» **Given request**
Reproduce the stretch of lines from the one containing "locality: Eastern Province: Sanokwele" through the one containing "genus: Peperomia", both included, keeping every character unchanged.

** Start Data entries **

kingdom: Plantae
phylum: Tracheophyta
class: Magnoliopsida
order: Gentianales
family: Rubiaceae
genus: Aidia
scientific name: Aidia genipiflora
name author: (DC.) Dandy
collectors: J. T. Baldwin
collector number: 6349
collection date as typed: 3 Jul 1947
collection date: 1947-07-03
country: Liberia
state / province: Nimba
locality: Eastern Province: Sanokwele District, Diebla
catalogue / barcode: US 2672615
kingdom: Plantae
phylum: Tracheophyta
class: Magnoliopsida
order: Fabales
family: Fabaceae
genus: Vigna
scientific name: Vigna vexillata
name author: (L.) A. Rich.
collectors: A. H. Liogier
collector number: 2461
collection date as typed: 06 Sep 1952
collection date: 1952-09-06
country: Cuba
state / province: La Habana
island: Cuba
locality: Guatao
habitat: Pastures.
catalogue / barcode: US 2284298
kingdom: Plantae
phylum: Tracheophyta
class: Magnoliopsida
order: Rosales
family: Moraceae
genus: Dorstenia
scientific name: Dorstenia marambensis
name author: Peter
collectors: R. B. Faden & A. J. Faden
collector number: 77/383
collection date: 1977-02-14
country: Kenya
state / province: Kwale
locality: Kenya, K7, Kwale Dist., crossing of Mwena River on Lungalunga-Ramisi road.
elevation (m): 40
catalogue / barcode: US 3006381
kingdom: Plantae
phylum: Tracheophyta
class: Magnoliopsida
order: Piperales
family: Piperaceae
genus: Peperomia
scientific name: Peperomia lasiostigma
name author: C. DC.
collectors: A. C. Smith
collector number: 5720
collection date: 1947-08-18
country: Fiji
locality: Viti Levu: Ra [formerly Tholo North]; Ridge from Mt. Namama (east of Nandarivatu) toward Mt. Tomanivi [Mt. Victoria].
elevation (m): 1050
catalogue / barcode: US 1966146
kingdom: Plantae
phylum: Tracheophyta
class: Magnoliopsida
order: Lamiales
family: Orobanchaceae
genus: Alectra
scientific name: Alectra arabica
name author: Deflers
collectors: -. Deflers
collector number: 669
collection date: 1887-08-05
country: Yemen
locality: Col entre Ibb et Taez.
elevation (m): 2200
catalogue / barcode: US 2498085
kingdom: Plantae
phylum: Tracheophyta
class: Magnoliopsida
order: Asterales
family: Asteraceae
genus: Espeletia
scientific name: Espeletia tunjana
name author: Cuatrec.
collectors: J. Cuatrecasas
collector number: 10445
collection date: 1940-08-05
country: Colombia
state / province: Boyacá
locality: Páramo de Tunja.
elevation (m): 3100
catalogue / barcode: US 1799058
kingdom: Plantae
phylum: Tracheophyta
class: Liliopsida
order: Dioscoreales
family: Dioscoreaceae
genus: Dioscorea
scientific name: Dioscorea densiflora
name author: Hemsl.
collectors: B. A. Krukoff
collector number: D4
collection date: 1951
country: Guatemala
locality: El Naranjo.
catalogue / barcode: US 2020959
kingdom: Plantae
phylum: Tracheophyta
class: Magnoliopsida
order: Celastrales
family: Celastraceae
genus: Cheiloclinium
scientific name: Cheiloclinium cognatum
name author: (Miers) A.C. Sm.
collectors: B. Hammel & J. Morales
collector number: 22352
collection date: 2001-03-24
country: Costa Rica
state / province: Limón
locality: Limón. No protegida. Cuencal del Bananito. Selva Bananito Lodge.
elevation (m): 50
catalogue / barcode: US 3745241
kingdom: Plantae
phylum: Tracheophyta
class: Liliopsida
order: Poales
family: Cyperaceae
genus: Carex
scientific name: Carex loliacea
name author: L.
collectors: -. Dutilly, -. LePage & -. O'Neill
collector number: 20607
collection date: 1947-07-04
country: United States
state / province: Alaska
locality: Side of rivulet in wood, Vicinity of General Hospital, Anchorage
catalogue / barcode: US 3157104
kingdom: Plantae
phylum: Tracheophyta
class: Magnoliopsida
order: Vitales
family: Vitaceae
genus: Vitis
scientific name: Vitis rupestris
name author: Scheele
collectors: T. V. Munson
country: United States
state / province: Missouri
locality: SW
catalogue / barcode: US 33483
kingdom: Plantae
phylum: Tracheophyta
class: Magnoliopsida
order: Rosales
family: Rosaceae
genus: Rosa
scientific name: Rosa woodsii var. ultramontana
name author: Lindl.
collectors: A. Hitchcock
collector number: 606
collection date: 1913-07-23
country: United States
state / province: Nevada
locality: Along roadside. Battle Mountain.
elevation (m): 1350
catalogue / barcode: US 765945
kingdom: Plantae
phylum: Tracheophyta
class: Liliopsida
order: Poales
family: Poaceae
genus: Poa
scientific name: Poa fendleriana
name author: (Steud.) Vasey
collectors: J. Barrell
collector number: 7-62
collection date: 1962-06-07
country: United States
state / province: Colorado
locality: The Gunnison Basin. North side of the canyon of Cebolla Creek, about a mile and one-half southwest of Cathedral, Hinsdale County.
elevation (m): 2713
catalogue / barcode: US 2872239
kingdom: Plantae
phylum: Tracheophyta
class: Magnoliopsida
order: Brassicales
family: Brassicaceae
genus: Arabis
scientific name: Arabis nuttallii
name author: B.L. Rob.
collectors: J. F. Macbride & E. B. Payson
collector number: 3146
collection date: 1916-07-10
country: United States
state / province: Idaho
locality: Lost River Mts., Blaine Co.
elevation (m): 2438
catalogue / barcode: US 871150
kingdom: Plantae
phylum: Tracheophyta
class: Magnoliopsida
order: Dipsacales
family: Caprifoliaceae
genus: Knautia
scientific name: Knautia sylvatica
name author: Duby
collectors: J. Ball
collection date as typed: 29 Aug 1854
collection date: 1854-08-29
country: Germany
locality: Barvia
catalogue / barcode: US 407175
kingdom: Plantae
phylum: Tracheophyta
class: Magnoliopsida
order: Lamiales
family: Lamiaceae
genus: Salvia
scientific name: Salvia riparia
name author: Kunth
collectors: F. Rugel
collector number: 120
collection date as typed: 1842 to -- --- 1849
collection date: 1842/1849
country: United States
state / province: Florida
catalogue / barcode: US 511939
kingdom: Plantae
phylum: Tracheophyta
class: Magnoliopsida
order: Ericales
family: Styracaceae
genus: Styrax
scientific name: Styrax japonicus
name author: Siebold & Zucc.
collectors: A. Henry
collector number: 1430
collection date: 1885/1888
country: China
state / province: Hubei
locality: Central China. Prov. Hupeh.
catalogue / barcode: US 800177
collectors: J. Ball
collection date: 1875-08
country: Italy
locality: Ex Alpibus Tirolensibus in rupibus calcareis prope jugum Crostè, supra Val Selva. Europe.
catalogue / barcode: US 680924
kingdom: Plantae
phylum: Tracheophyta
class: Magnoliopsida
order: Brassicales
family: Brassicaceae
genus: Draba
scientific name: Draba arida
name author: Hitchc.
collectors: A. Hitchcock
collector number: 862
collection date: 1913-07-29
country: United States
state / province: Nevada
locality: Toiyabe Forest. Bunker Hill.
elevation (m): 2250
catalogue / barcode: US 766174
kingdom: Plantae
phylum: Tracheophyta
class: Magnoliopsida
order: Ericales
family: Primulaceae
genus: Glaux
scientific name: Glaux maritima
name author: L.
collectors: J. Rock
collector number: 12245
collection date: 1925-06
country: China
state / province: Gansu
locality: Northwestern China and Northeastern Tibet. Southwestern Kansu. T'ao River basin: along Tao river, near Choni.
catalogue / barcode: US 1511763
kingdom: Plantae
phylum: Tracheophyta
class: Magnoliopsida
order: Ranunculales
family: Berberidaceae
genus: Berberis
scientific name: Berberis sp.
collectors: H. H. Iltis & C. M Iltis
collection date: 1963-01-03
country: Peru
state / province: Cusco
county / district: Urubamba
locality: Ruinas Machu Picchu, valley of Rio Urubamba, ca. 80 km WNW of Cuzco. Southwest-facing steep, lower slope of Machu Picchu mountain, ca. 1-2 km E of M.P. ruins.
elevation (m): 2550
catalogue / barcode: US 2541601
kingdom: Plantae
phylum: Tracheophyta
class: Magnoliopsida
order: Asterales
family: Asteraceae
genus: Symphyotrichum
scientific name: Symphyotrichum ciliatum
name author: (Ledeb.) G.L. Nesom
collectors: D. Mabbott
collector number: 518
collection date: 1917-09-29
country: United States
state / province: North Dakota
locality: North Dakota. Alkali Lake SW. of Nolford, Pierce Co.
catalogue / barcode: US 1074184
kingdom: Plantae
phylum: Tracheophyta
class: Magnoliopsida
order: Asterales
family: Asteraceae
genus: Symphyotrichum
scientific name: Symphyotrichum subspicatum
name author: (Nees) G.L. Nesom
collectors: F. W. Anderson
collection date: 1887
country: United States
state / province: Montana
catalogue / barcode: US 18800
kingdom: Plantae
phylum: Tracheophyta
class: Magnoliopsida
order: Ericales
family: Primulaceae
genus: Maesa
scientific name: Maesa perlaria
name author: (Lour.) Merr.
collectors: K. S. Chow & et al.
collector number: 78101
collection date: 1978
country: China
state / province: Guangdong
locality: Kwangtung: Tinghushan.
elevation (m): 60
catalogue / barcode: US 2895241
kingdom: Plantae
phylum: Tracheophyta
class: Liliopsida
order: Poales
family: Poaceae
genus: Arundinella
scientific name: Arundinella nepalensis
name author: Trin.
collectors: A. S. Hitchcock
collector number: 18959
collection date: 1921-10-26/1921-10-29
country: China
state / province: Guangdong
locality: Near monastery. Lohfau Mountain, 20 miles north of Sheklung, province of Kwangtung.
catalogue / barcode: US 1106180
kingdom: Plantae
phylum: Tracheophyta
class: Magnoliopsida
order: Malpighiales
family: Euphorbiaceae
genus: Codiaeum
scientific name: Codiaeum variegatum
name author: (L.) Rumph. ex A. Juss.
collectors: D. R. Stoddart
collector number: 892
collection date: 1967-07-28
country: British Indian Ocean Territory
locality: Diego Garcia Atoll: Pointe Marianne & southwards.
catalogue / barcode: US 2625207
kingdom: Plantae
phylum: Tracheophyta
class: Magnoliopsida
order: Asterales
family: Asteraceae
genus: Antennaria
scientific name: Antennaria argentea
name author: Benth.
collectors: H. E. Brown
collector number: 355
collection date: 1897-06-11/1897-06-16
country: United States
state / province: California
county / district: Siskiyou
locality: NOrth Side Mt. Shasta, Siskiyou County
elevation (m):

** End Data entries **

» **Solution for this exercise**
locality: Eastern Province: Sanokwele District, Diebla
catalogue / barcode: US 2672615
kingdom: Plantae
phylum: Tracheophyta
class: Magnoliopsida
order: Fabales
family: Fabaceae
genus: Vigna
scientific name: Vigna vexillata
name author: (L.) A. Rich.
collectors: A. H. Liogier
collector number: 2461
collection date as typed: 06 Sep 1952
collection date: 1952-09-06
country: Cuba
state / province: La Habana
island: Cuba
locality: Guatao
habitat: Pastures.
catalogue / barcode: US 2284298
kingdom: Plantae
phylum: Tracheophyta
class: Magnoliopsida
order: Rosales
family: Moraceae
genus: Dorstenia
scientific name: Dorstenia marambensis
name author: Peter
collectors: R. B. Faden & A. J. Faden
collector number: 77/383
collection date: 1977-02-14
country: Kenya
state / province: Kwale
locality: Kenya, K7, Kwale Dist., crossing of Mwena River on Lungalunga-Ramisi road.
elevation (m): 40
catalogue / barcode: US 3006381
kingdom: Plantae
phylum: Tracheophyta
class: Magnoliopsida
order: Piperales
family: Piperaceae
genus: Peperomia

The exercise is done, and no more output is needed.